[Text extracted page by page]
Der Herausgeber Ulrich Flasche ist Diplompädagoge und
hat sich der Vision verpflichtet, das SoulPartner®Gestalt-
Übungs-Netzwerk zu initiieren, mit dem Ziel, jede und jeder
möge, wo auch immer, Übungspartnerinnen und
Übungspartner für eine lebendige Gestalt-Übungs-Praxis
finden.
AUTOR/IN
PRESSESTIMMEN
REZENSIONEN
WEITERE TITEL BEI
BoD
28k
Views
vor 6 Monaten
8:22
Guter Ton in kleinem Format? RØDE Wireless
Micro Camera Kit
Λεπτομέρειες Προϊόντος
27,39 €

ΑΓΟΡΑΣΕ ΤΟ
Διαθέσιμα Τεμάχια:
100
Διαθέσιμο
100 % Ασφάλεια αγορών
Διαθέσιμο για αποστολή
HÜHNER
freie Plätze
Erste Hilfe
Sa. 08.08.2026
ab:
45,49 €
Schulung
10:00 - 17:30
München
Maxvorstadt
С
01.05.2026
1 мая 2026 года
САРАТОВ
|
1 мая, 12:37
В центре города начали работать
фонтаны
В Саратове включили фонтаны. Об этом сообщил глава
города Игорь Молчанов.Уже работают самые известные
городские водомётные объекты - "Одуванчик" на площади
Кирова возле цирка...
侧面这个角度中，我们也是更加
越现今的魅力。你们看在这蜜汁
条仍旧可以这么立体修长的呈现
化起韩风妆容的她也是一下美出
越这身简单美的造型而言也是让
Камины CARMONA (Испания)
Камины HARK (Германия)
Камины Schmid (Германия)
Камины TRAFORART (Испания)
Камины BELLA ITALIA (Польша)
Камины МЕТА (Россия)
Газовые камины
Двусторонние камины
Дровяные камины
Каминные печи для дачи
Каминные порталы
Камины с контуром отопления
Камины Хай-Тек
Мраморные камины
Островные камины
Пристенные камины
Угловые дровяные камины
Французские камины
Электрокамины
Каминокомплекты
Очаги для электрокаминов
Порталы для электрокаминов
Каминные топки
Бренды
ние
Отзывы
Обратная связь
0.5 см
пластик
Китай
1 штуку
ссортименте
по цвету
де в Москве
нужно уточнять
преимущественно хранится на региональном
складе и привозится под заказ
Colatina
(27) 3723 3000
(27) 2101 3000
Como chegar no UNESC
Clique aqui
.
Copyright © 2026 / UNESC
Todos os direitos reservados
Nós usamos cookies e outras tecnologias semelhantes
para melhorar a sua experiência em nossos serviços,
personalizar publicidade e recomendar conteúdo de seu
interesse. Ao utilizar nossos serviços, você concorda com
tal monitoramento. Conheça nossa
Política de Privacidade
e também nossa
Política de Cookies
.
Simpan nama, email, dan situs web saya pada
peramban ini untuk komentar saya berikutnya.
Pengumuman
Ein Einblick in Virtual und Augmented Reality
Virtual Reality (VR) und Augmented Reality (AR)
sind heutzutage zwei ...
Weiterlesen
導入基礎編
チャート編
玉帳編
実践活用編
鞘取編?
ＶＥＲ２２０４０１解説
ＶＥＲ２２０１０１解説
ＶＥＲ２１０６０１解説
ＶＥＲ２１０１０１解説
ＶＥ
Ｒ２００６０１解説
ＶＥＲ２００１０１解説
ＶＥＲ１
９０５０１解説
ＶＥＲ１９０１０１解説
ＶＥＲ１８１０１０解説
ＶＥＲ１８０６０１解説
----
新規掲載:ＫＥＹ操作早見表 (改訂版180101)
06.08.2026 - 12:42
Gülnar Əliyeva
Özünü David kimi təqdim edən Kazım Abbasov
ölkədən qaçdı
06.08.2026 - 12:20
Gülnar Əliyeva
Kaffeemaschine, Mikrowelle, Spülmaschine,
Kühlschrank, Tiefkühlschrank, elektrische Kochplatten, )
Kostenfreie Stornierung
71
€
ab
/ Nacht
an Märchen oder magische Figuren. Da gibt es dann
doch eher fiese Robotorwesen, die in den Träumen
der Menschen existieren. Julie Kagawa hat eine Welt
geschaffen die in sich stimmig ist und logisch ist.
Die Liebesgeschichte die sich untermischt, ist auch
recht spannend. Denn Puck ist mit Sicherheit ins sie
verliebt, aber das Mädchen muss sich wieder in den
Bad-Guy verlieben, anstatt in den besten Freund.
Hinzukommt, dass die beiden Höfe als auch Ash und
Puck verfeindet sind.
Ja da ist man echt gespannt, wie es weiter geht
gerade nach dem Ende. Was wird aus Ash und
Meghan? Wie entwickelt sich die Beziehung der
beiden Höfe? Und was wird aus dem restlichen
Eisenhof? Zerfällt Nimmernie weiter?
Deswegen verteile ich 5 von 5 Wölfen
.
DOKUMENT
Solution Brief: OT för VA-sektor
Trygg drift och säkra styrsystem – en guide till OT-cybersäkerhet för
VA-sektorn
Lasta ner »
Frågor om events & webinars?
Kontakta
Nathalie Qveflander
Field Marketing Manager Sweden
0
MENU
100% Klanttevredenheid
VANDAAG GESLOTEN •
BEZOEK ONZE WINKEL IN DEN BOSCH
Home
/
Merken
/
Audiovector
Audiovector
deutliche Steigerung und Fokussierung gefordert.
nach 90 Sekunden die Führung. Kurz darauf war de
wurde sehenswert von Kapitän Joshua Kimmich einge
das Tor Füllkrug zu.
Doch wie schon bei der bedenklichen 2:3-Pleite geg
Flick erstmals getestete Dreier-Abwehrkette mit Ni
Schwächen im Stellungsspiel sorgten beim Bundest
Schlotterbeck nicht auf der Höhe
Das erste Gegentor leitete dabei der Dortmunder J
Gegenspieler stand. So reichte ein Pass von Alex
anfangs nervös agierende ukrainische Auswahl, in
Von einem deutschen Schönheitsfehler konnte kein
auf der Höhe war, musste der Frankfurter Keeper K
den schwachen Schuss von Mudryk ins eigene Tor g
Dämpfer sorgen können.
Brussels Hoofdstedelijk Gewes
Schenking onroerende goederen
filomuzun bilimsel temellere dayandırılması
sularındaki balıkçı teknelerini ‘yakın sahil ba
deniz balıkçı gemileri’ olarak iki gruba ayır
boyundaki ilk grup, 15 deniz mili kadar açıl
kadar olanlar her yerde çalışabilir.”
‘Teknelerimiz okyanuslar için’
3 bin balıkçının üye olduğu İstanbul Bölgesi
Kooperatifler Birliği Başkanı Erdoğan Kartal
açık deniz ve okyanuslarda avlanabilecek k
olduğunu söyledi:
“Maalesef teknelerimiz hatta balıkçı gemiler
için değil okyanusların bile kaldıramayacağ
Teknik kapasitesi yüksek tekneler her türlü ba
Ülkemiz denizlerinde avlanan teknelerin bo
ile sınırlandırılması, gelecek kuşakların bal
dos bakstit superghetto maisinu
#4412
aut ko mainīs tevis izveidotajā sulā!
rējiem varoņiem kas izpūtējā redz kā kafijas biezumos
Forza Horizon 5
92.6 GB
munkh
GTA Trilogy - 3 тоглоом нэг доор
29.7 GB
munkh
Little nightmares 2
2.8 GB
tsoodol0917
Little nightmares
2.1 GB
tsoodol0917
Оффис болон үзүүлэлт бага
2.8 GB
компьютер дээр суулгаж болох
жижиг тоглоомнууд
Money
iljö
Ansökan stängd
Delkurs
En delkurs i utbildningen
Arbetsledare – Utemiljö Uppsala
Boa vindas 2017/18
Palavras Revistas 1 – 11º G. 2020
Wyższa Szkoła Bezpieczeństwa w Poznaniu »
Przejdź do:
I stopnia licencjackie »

Activity
Copy every line above character for character, changing nothing.

Solution
Der Herausgeber Ulrich Flasche ist Diplompädagoge und
hat sich der Vision verpflichtet, das SoulPartner®Gestalt-
Übungs-Netzwerk zu initiieren, mit dem Ziel, jede und jeder
möge, wo auch immer, Übungspartnerinnen und
Übungspartner für eine lebendige Gestalt-Übungs-Praxis
finden.
AUTOR/IN
PRESSESTIMMEN
REZENSIONEN
WEITERE TITEL BEI
BoD
28k
Views
vor 6 Monaten
8:22
Guter Ton in kleinem Format? RØDE Wireless
Micro Camera Kit
Λεπτομέρειες Προϊόντος
27,39 €

ΑΓΟΡΑΣΕ ΤΟ
Διαθέσιμα Τεμάχια:
100
Διαθέσιμο
100 % Ασφάλεια αγορών
Διαθέσιμο για αποστολή
HÜHNER
freie Plätze
Erste Hilfe
Sa. 08.08.2026
ab:
45,49 €
Schulung
10:00 - 17:30
München
Maxvorstadt
С
01.05.2026
1 мая 2026 года
САРАТОВ
|
1 мая, 12:37
В центре города начали работать
фонтаны
В Саратове включили фонтаны. Об этом сообщил глава
города Игорь Молчанов.Уже работают самые известные
городские водомётные объекты - "Одуванчик" на площади
Кирова возле цирка...
侧面这个角度中，我们也是更加
越现今的魅力。你们看在这蜜汁
条仍旧可以这么立体修长的呈现
化起韩风妆容的她也是一下美出
越这身简单美的造型而言也是让
Камины CARMONA (Испания)
Камины HARK (Германия)
Камины Schmid (Германия)
Камины TRAFORART (Испания)
Камины BELLA ITALIA (Польша)
Камины МЕТА (Россия)
Газовые камины
Двусторонние камины
Дровяные камины
Каминные печи для дачи
Каминные порталы
Камины с контуром отопления
Камины Хай-Тек
Мраморные камины
Островные камины
Пристенные камины
Угловые дровяные камины
Французские камины
Электрокамины
Каминокомплекты
Очаги для электрокаминов
Порталы для электрокаминов
Каминные топки
Бренды
ние
Отзывы
Обратная связь
0.5 см
пластик
Китай
1 штуку
ссортименте
по цвету
де в Москве
нужно уточнять
преимущественно хранится на региональном
складе и привозится под заказ
Colatina
(27) 3723 3000
(27) 2101 3000
Como chegar no UNESC
Clique aqui
.
Copyright © 2026 / UNESC
Todos os direitos reservados
Nós usamos cookies e outras tecnologias semelhantes
para melhorar a sua experiência em nossos serviços,
personalizar publicidade e recomendar conteúdo de seu
interesse. Ao utilizar nossos serviços, você concorda com
tal monitoramento. Conheça nossa
Política de Privacidade
e também nossa
Política de Cookies
.
Simpan nama, email, dan situs web saya pada
peramban ini untuk komentar saya berikutnya.
Pengumuman
Ein Einblick in Virtual und Augmented Reality
Virtual Reality (VR) und Augmented Reality (AR)
sind heutzutage zwei ...
Weiterlesen
導入基礎編
チャート編
玉帳編
実践活用編
鞘取編?
ＶＥＲ２２０４０１解説
ＶＥＲ２２０１０１解説
ＶＥＲ２１０６０１解説
ＶＥＲ２１０１０１解説
ＶＥ
Ｒ２００６０１解説
ＶＥＲ２００１０１解説
ＶＥＲ１
９０５０１解説
ＶＥＲ１９０１０１解説
ＶＥＲ１８１０１０解説
ＶＥＲ１８０６０１解説
----
新規掲載:ＫＥＹ操作早見表 (改訂版180101)
06.08.2026 - 12:42
Gülnar Əliyeva
Özünü David kimi təqdim edən Kazım Abbasov
ölkədən qaçdı
06.08.2026 - 12:20
Gülnar Əliyeva
Kaffeemaschine, Mikrowelle, Spülmaschine,
Kühlschrank, Tiefkühlschrank, elektrische Kochplatten, )
Kostenfreie Stornierung
71
€
ab
/ Nacht
an Märchen oder magische Figuren. Da gibt es dann
doch eher fiese Robotorwesen, die in den Träumen
der Menschen existieren. Julie Kagawa hat eine Welt
geschaffen die in sich stimmig ist und logisch ist.
Die Liebesgeschichte die sich untermischt, ist auch
recht spannend. Denn Puck ist mit Sicherheit ins sie
verliebt, aber das Mädchen muss sich wieder in den
Bad-Guy verlieben, anstatt in den besten Freund.
Hinzukommt, dass die beiden Höfe als auch Ash und
Puck verfeindet sind.
Ja da ist man echt gespannt, wie es weiter geht
gerade nach dem Ende. Was wird aus Ash und
Meghan? Wie entwickelt sich die Beziehung der
beiden Höfe? Und was wird aus dem restlichen
Eisenhof? Zerfällt Nimmernie weiter?
Deswegen verteile ich 5 von 5 Wölfen
.
DOKUMENT
Solution Brief: OT för VA-sektor
Trygg drift och säkra styrsystem – en guide till OT-cybersäkerhet för
VA-sektorn
Lasta ner »
Frågor om events & webinars?
Kontakta
Nathalie Qveflander
Field Marketing Manager Sweden
0
MENU
100% Klanttevredenheid
VANDAAG GESLOTEN •
BEZOEK ONZE WINKEL IN DEN BOSCH
Home
/
Merken
/
Audiovector
Audiovector
deutliche Steigerung und Fokussierung gefordert.
nach 90 Sekunden die Führung. Kurz darauf war de
wurde sehenswert von Kapitän Joshua Kimmich einge
das Tor Füllkrug zu.
Doch wie schon bei der bedenklichen 2:3-Pleite geg
Flick erstmals getestete Dreier-Abwehrkette mit Ni
Schwächen im Stellungsspiel sorgten beim Bundest
Schlotterbeck nicht auf der Höhe
Das erste Gegentor leitete dabei der Dortmunder J
Gegenspieler stand. So reichte ein Pass von Alex
anfangs nervös agierende ukrainische Auswahl, in
Von einem deutschen Schönheitsfehler konnte kein
auf der Höhe war, musste der Frankfurter Keeper K
den schwachen Schuss von Mudryk ins eigene Tor g
Dämpfer sorgen können.
Brussels Hoofdstedelijk Gewes
Schenking onroerende goederen
filomuzun bilimsel temellere dayandırılması
sularındaki balıkçı teknelerini ‘yakın sahil ba
deniz balıkçı gemileri’ olarak iki gruba ayır
boyundaki ilk grup, 15 deniz mili kadar açıl
kadar olanlar her yerde çalışabilir.”
‘Teknelerimiz okyanuslar için’
3 bin balıkçının üye olduğu İstanbul Bölgesi
Kooperatifler Birliği Başkanı Erdoğan Kartal
açık deniz ve okyanuslarda avlanabilecek k
olduğunu söyledi:
“Maalesef teknelerimiz hatta balıkçı gemiler
için değil okyanusların bile kaldıramayacağ
Teknik kapasitesi yüksek tekneler her türlü ba
Ülkemiz denizlerinde avlanan teknelerin bo
ile sınırlandırılması, gelecek kuşakların bal
dos bakstit superghetto maisinu
#4412
aut ko mainīs tevis izveidotajā sulā!
rējiem varoņiem kas izpūtējā redz kā kafijas biezumos
Forza Horizon 5
92.6 GB
munkh
GTA Trilogy - 3 тоглоом нэг доор
29.7 GB
munkh
Little nightmares 2
2.8 GB
tsoodol0917
Little nightmares
2.1 GB
tsoodol0917
Оффис болон үзүүлэлт бага
2.8 GB
компьютер дээр суулгаж болох
жижиг тоглоомнууд
Money
iljö
Ansökan stängd
Delkurs
En delkurs i utbildningen
Arbetsledare – Utemiljö Uppsala
Boa vindas 2017/18
Palavras Revistas 1 – 11º G. 2020
Wyższa Szkoła Bezpieczeństwa w Poznaniu »
Przejdź do:
I stopnia licencjackie »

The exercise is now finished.